Request: Search the entries below for the string "область" and copy the lines that hold it.

(Saved entries)
****

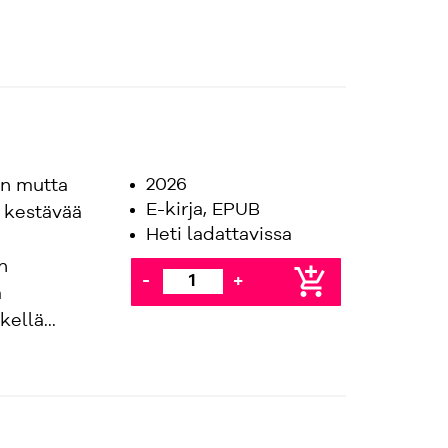
2026
en mutta
E-kirja, EPUB
n kestävää
Heti ladattavissa
n
add_shopping_cart
-
+
a
ellä...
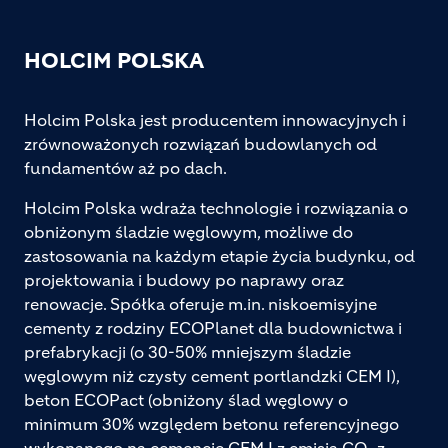
HOLCIM POLSKA
Holcim Polska jest producentem innowacyjnych i
zrównoważonych rozwiązań budowlanych od
fundamentów aż po dach.
Holcim Polska wdraża technologie i rozwiązania o
obniżonym śladzie węglowym, możliwe do
zastosowania na każdym etapie życia budynku, od
projektowania i budowy po naprawy oraz
renowacje. Spółka oferuje m.in. niskoemisyjne
cementy z rodziny ECOPlanet dla budownictwa i
prefabrykacji (o 30-50% mniejszym śladzie
węglowym niż czysty cement portlandzki CEM I),
beton ECOPact (obniżony ślad węglowy o
minimum 30% względem betonu referencyjnego
wykonanego na cemencie CEM I z emisją CO₂ z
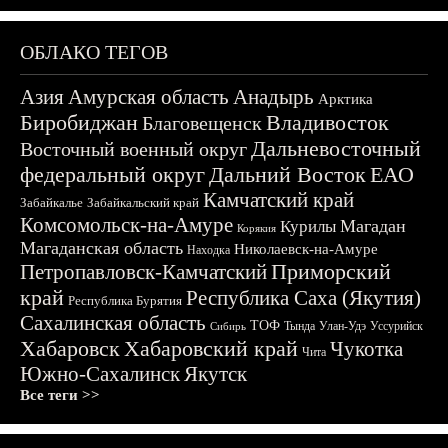
ОБЛАКО ТЕГОВ
Азия
Амурская область
Анадырь
Арктика
Биробиджан
Владивосток
Благовещенск
Дальневосточный
Восточный военный округ
федеральный округ
Дальний Восток
ЕАО
Камчатский край
Забайкалье
Забайкальский край
Комсомольск-на-Амуре
Магадан
Курилы
Корякия
Магаданская область
Николаевск-на-Амуре
Находка
Приморский
Петропавловск-Камчатский
край
Республика Саха (Якутия)
Республика Бурятия
Сахалинская область
ТОФ
Тында
Улан-Удэ
Уссурийск
Сибирь
Хабаровск
Хабаровский край
Чукотка
Чита
Южно-Сахалинск
Якутск
Все теги >>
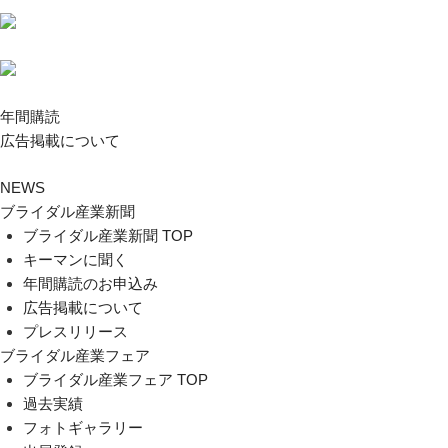
年間購読
広告掲載について
NEWS
ブライダル産業新聞
ブライダル産業新聞 TOP
キーマンに聞く
年間購読のお申込み
広告掲載について
プレスリリース
ブライダル産業フェア
ブライダル産業フェア TOP
過去実績
フォトギャラリー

****

Response to the task:
Амурская область
Магаданская область
Сахалинская область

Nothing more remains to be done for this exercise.